Li’s lab already had established a precise, efficient genome editing protocol using CRISPR/Cas9 that allows investigators to edit genes of interest in cell lines of human induced pluripotent stem cells (iPSCs) to cause disease-like behavior and then reverse it. With the grant, Li and colleagues will introduce rare gene variants known to be affiliated with schizophrenia into human iPSC lines, then encourage those edited iPSCs to become neurons (nervous system cells) and characterize their cellular and electrophysiological phenotypes (characteristics) to look for shared or divergent cell signaling pathways that may play a role in the development of schizophrenia.
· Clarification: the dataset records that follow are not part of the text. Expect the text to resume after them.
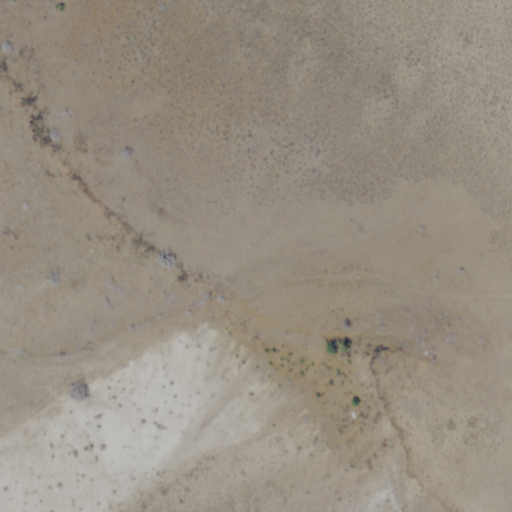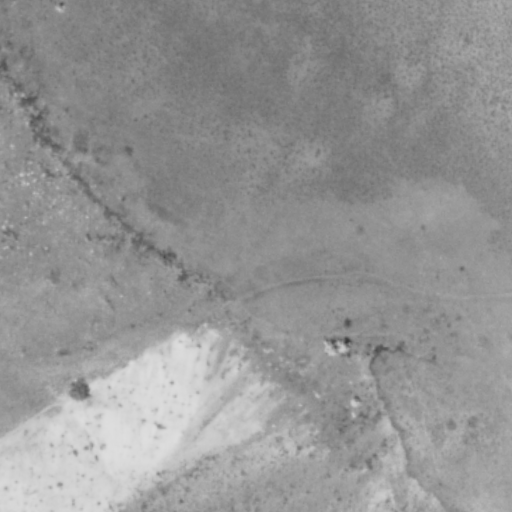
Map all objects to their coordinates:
road: (270, 323)
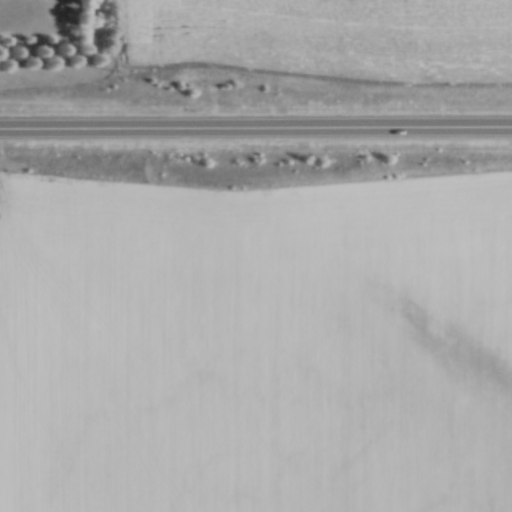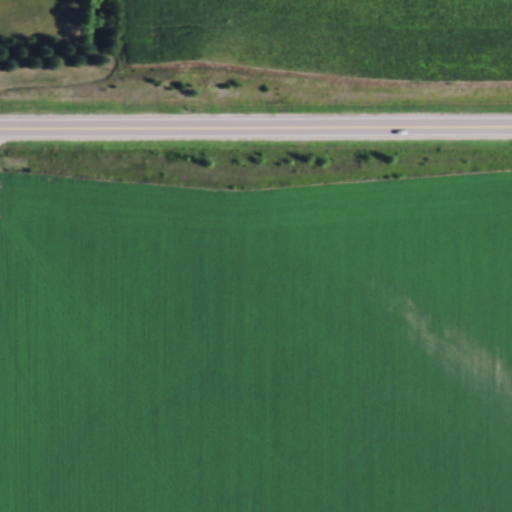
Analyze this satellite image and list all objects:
road: (256, 132)
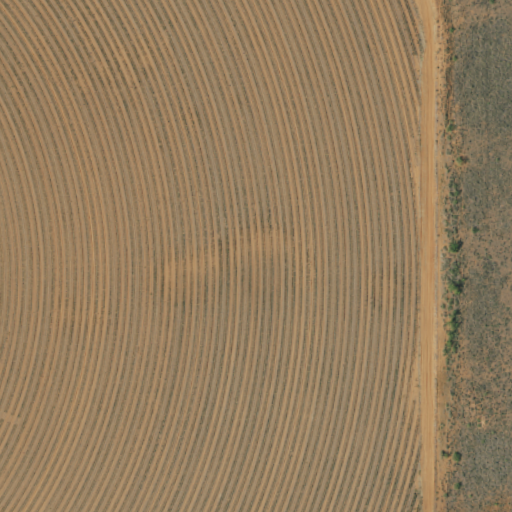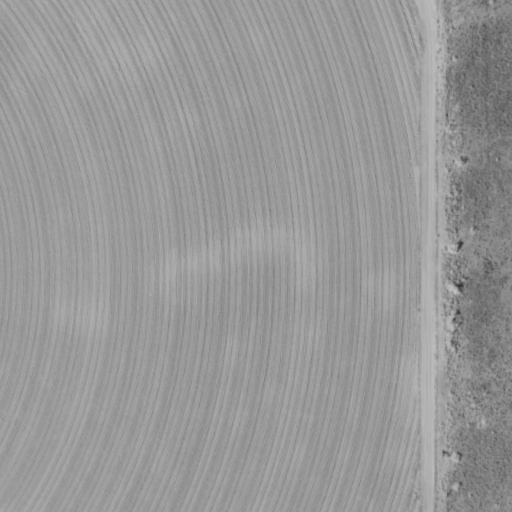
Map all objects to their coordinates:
road: (455, 256)
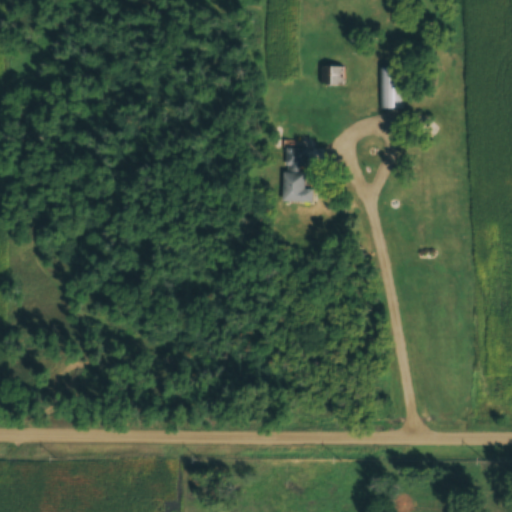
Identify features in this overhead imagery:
building: (483, 69)
building: (390, 88)
building: (470, 102)
building: (298, 177)
road: (376, 225)
road: (256, 434)
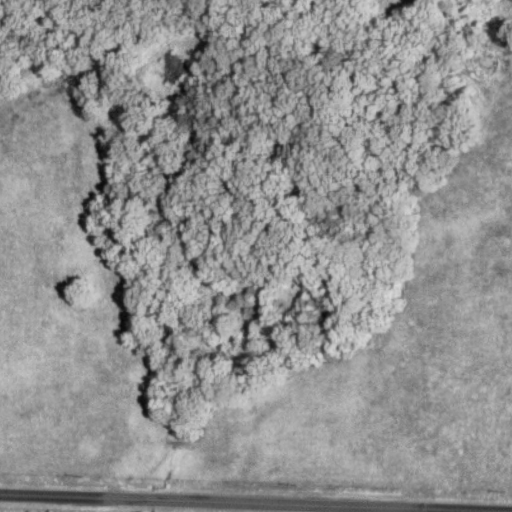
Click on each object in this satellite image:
road: (255, 500)
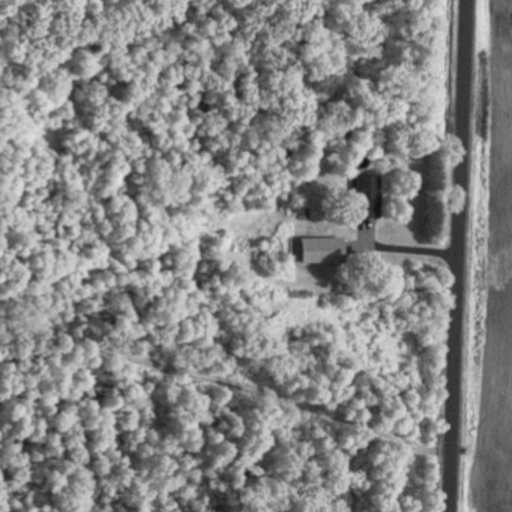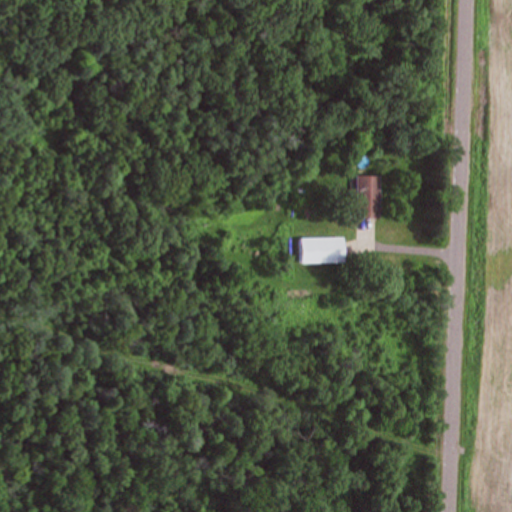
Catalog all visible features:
building: (362, 194)
building: (317, 249)
road: (453, 256)
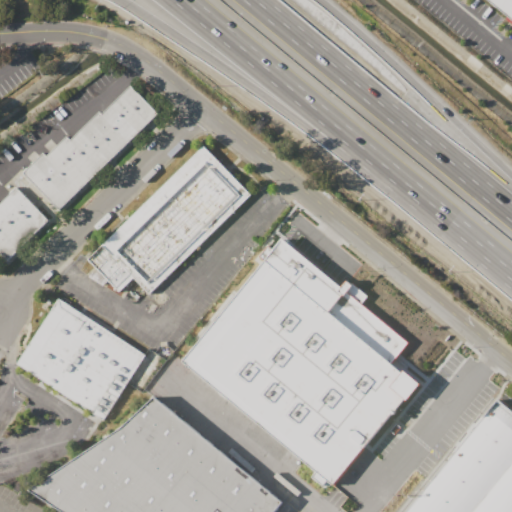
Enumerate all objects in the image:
building: (503, 6)
building: (504, 6)
street lamp: (96, 9)
road: (478, 27)
parking lot: (475, 29)
road: (76, 32)
road: (22, 58)
street lamp: (182, 66)
road: (135, 68)
road: (407, 79)
road: (384, 105)
road: (62, 125)
road: (346, 136)
road: (314, 141)
building: (91, 145)
building: (89, 146)
road: (232, 161)
road: (503, 171)
road: (245, 172)
road: (287, 188)
street lamp: (357, 204)
road: (101, 207)
road: (328, 212)
building: (17, 221)
building: (18, 221)
building: (169, 223)
building: (170, 223)
road: (328, 229)
road: (309, 231)
road: (336, 253)
road: (55, 265)
street lamp: (449, 271)
road: (50, 275)
road: (184, 302)
road: (3, 329)
road: (11, 340)
road: (490, 356)
building: (79, 358)
building: (88, 358)
building: (303, 360)
building: (304, 362)
road: (412, 367)
road: (408, 373)
road: (40, 395)
road: (412, 395)
road: (481, 414)
road: (414, 437)
road: (424, 437)
road: (253, 444)
road: (4, 454)
building: (473, 469)
building: (475, 470)
building: (154, 472)
building: (159, 473)
road: (4, 509)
Li’s team will focus on seven genes identified by the Schizophrenia Exome Sequencing Meta-analysis (SCHEMA) consortium — a large multi-site collaboration dedicated to generating and analyzing sequencing data of schizophrenia patients — that contain ultra-rare coding variants that confer a substantial risk for developing the disorder. They are CUL1 and HERC1, which are involved in processes that maintain the function of proteins; SETD1A and SP4, which play a role in regulating the conversion of DNA to RNA; and GRIN2A, GRIA3 and CACNA1G, which are involved in transmission of messages from neuron to neuron. The group will study in-depth two mutations per gene. Investigators will use their gene editing tools to reduce the expression of the seven rare variant genes in neurons and use sequencing and other tools to assess the effects of these mutations.
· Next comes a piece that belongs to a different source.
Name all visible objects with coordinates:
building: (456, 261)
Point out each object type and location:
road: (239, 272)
“We are trying to aid schizophrenia diagnosis and also future treatment,” says Li, a faculty member with Johns Hopkins’ Precision Medicine Center of Excellence for Schizoaffective Disorders. “Schizophrenia is a heterogeneous disease. It’s clearly genetic, but there seems to be tons of mutations that can contribute. Also, the diagnosis right now is purely based on phenotype, so it is not yet completely accurate. Evaluating the rare variants identified by the SCHEMA consortium will help us evaluate how important they are to schizophrenia so in the future, if a patient has one of these variants, we could more clearly diagnose the condition.”
Since being awarded the grant, Li has recruited some postdoctoral fellows and students to work on the project and has created multiple edited human iPSC lines, each containing a different rare variant.
“Hopefully from our research, we can narrow down to a certain group of cells that are important to the development of schizophrenia, or a certain signaling pathway that seems to be implicated in schizophrenia, and find potential targets for new therapies,” says Li. “I am very blessed to receive this award from NIH.”
Hope for Huntington’s disease
CRISPR technology provides hope to treat Huntington’s disease, according to recent work by psychiatry researcher Wenzhen Duan, director of the Translational Neurobiology Laboratory; postdoctoral fellow Qian Wu; and colleagues.
Duan’s team used CRISPR/Cas13d to target and cut toxic mRNA associated with Huntington’s disease in a mouse model of this devastating disease. The therapeutic approach depleted mutant Huntington RNA, improved motor coordination, attenuated degeneration of the striatum region of the brain and reduced toxic protein accumulation. These improvements lasted for at least eight months after a single injection without adverse side effects.
The study was published in Nature Neuroscience.